*TASK REQUIREMENTS*
1. In the forum thread, what does lorilu call the most loving, bravest gift of all?
2. Reproduce the forum thread word for word from "Do try and take" to "(Sep 6, 2009)".
-- SOURCE PASSAGE follows --
Do try and take care of yourself.

Things can't be hurried, and eventually you WILL find a way through; then hopefully along the way, when you least expect it, you will receive a sign - a feeling, a sight, a sign that will let you know that Buzzy is close by, walking the walk with you.

XX


----------



## lorilu (Sep 6, 2009)

It's only been a few days. You are still in shock even. Please be gentle with yourself. I'm so sorry for your loss of your beloved Buzzy. You gave him the most loving bravest gift of all, freedom from suffering. A peaceful passing in the place he loved best, with the person he loved most.

That was a very strong and courageous thing you did for him, and a testament to your love for him and the bond you have. That's a bond that can never be broken.

I'm sure he is hanging around a bit to be sure you are all right, you may or may not feel him there. I have, with many of my Angel cats, but not all. I hope he does manage to let you know he is okay. But try not to worry if you don't feel him, he's there, he's happy and whole and free and loving you as much as ever. For always.
-- SOURCE PASSAGE concluded --
-- RAW DATA follows --
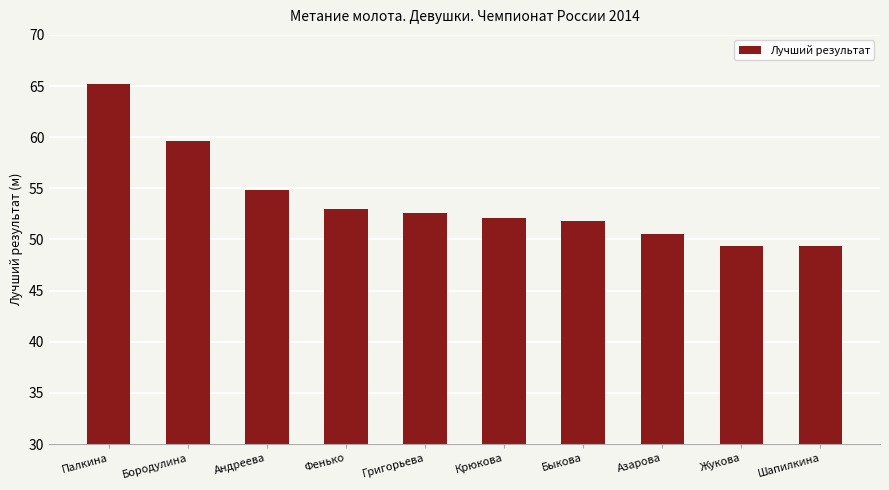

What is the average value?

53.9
-- RAW DATA concluded --
*RESPONSES TO THE EXERCISE*
1. Freedom from suffering.

2.
Do try and take care of yourself.

Things can't be hurried, and eventually you WILL find a way through; then hopefully along the way, when you least expect it, you will receive a sign - a feeling, a sight, a sign that will let you know that Buzzy is close by, walking the walk with you.

XX


----------



## lorilu (Sep 6, 2009)